Suppose a person rolls two balanced dice twice in succession. Determine the probability that the sum of the two numbers that appear on each of the three rolls will be 7.

Short answer

The probability that on each of the three rolls, the sum of the two numbers that appear will be 7 is \(\frac{1}{{216}}\).

Step-by-step solution

Given information

Suppose that a person rolls two balanced dice three times in succession.

It is required to determine the probability that the sum of the two numbers that appear on each of the three rolls will be 7.

Computing the required probability

According to the multiplication rule, the total probability of two or more independent events is given by:

\({\bf{P}}\left( {{\bf{total}}} \right){\bf{ = P}}\left( {{{\bf{A}}_{\bf{1}}}} \right) \times {\bf{P}}\left( {{{\bf{A}}_{\bf{2}}}} \right) \times ... \times {\bf{P}}\left( {{{\bf{A}}_{\bf{n}}}} \right)\)

If two balanced dice are rolled, the sample space will consist\({6^2} = 36\)of outcomes.

The combinations that will result in a sum of 7 are:

\(\left( {1,6} \right),\left( {6,1} \right),\left( {2,5} \right),\left( {5,2} \right),\left( {3,4} \right),\left( {4,3} \right)\)

The number of possible outcomes that will result in a sum of 7 is 6.

So, the probability that the sum is 7 for the first roll is:

\(\begin{array}{c}P\left( {{A_1}} \right) = \frac{6}{{36}}\\ = \frac{1}{6}\end{array}\)

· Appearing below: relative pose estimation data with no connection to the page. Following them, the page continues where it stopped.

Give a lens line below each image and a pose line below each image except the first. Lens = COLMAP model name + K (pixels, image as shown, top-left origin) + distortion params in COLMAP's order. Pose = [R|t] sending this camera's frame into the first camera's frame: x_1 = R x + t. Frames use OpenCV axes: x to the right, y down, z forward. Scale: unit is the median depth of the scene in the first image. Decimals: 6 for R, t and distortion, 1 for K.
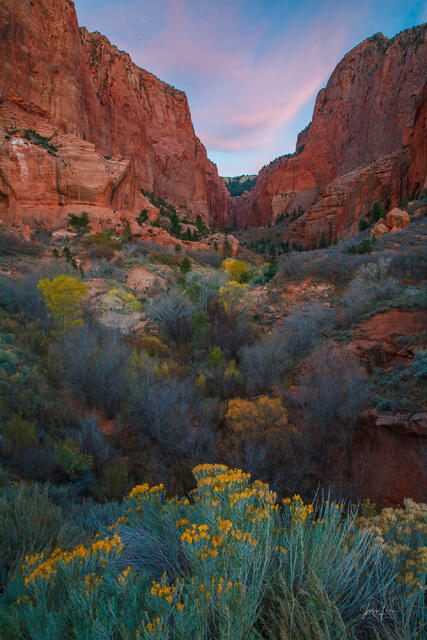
lens RADIAL K [[556.3, 0, 213.4], [0, 556.3, 320.3], [0, 0, 1]] dist [-0.030229, 0.053592]
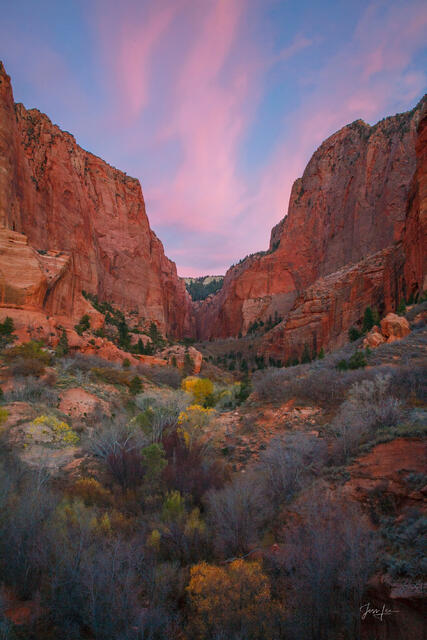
lens RADIAL K [[556.3, 0, 214.4], [0, 556.3, 319.3], [0, 0, 1]] dist [-0.030229, 0.053592]
pose [[0.997179, 0.005148, 0.074883, 0.001789], [0.013077, 0.970475, -0.240847, 0.002577], [-0.073912, 0.241147, 0.967670, 0.209304]]
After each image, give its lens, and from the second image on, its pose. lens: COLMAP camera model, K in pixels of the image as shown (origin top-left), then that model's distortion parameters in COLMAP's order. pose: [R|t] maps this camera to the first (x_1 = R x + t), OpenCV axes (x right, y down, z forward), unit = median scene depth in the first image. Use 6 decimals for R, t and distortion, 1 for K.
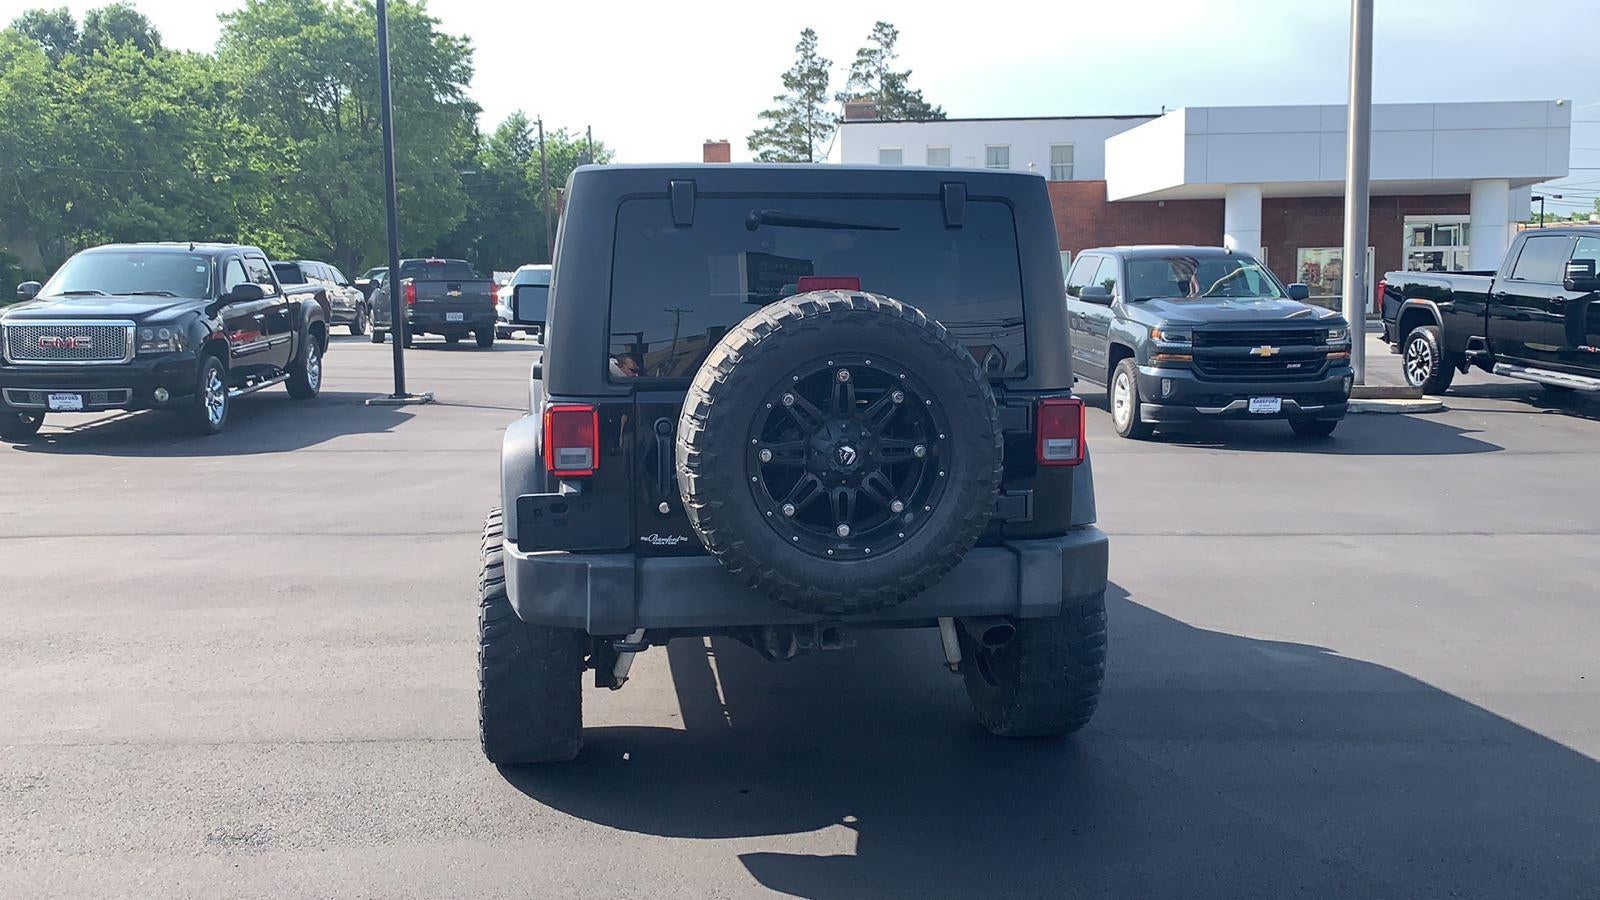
lens RADIAL K [[1405.4, 0, 800.0], [0, 1405.4, 450.0], [0, 0, 1]] dist [-0.014146, -0.007424]
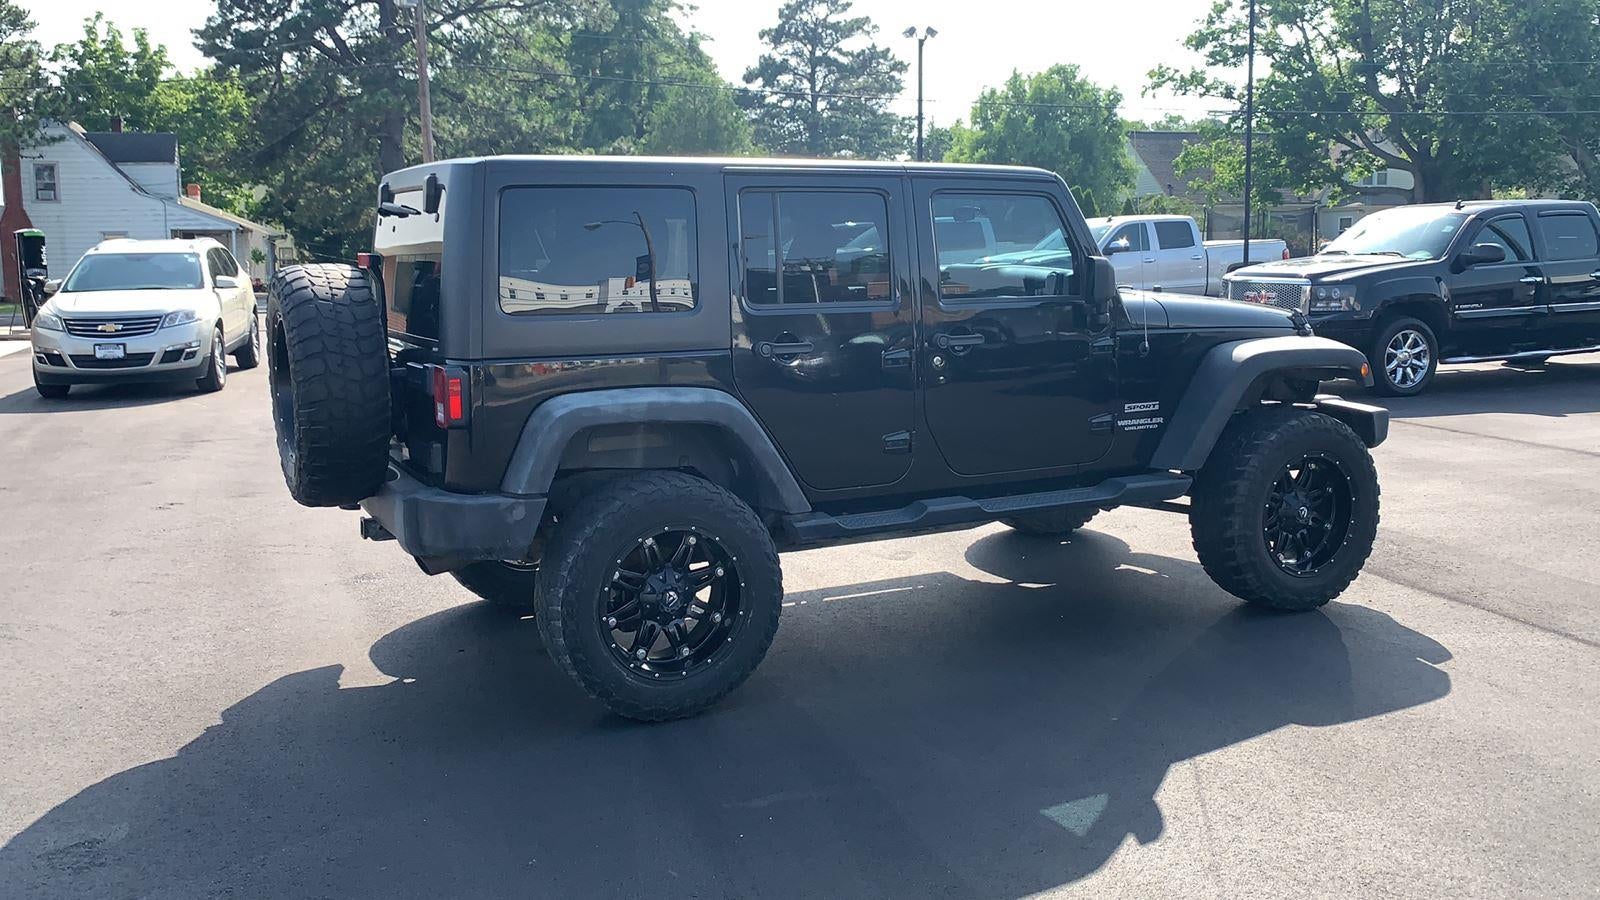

Similarly, for the second and third rolls, the probabilities are:

\(P\left( {{A_2}} \right) = P\left( {{A_3}} \right) = \frac{1}{6}\)

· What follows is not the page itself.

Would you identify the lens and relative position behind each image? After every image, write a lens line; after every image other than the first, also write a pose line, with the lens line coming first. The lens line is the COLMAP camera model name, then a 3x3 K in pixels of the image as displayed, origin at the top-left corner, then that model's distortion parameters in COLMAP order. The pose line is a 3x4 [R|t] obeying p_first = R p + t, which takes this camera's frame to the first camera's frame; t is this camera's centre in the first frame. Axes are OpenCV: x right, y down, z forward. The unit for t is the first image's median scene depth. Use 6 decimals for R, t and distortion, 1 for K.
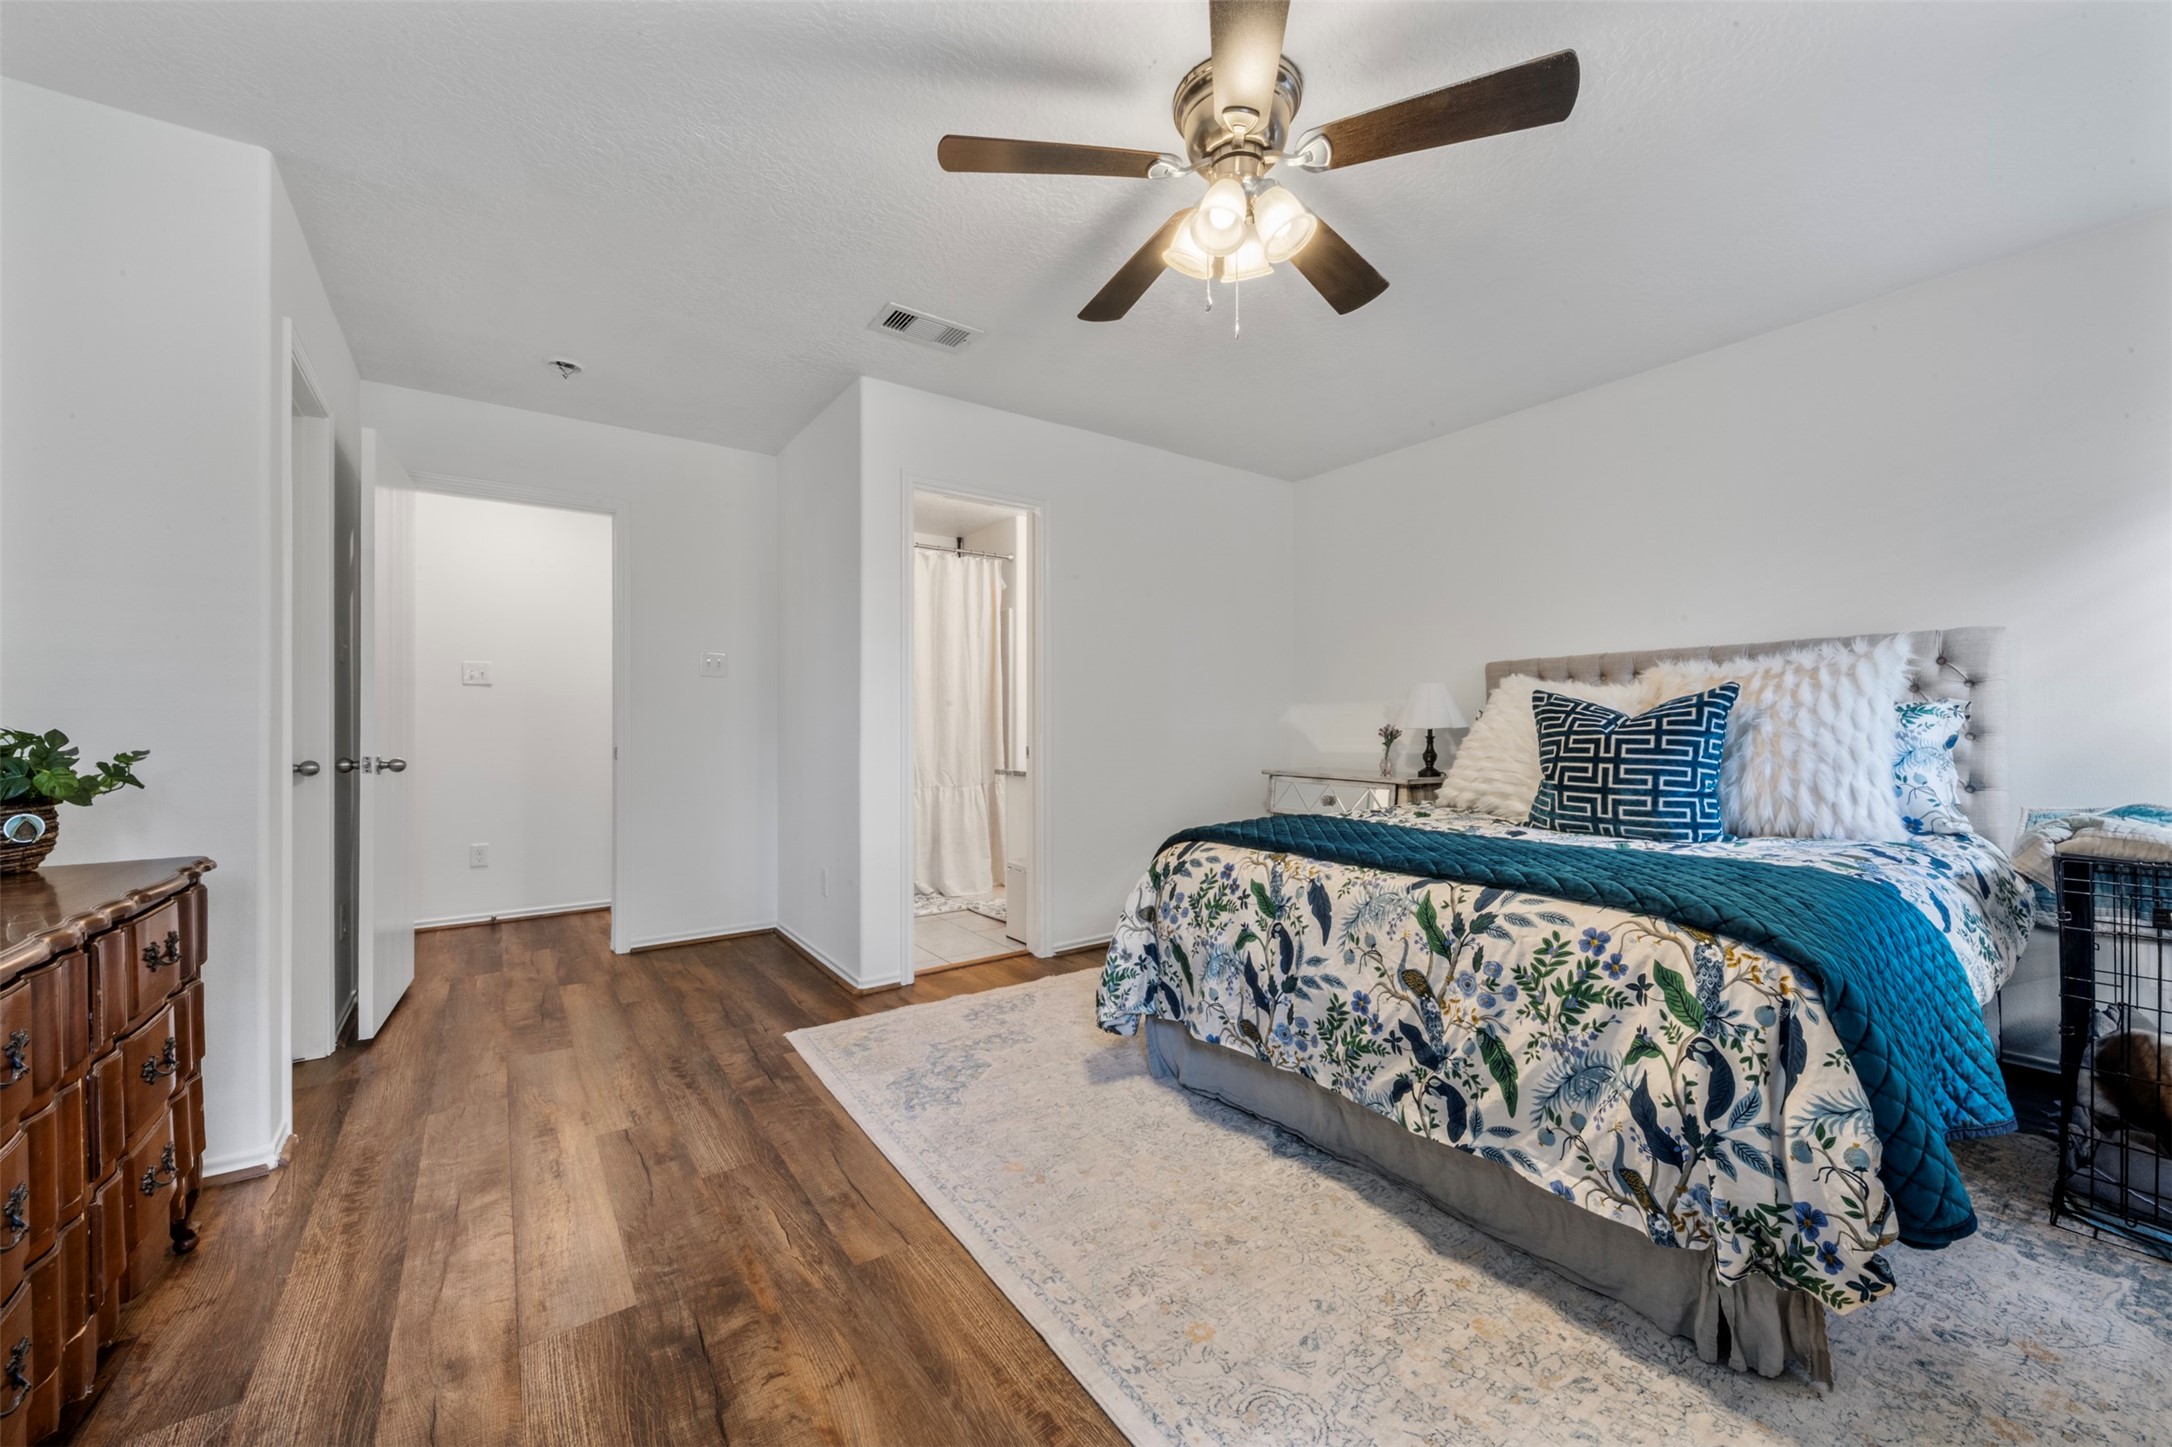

Thus, the probability that on each of the three rolls, the sum of the two numbers that appear will be 7 is:

\(\begin{aligned}{}P\left( {total} \right) &= P\left( {{A_1}} \right) \times P\left( {{A_2}} \right) \times P\left( {{A_3}} \right)\\ &= \frac{1}{6} \times \frac{1}{6} \times \frac{1}{6}\\ &= \frac{1}{{216}}\end{aligned}\)

Therefore, the required probability is \(\frac{1}{{216}}\) .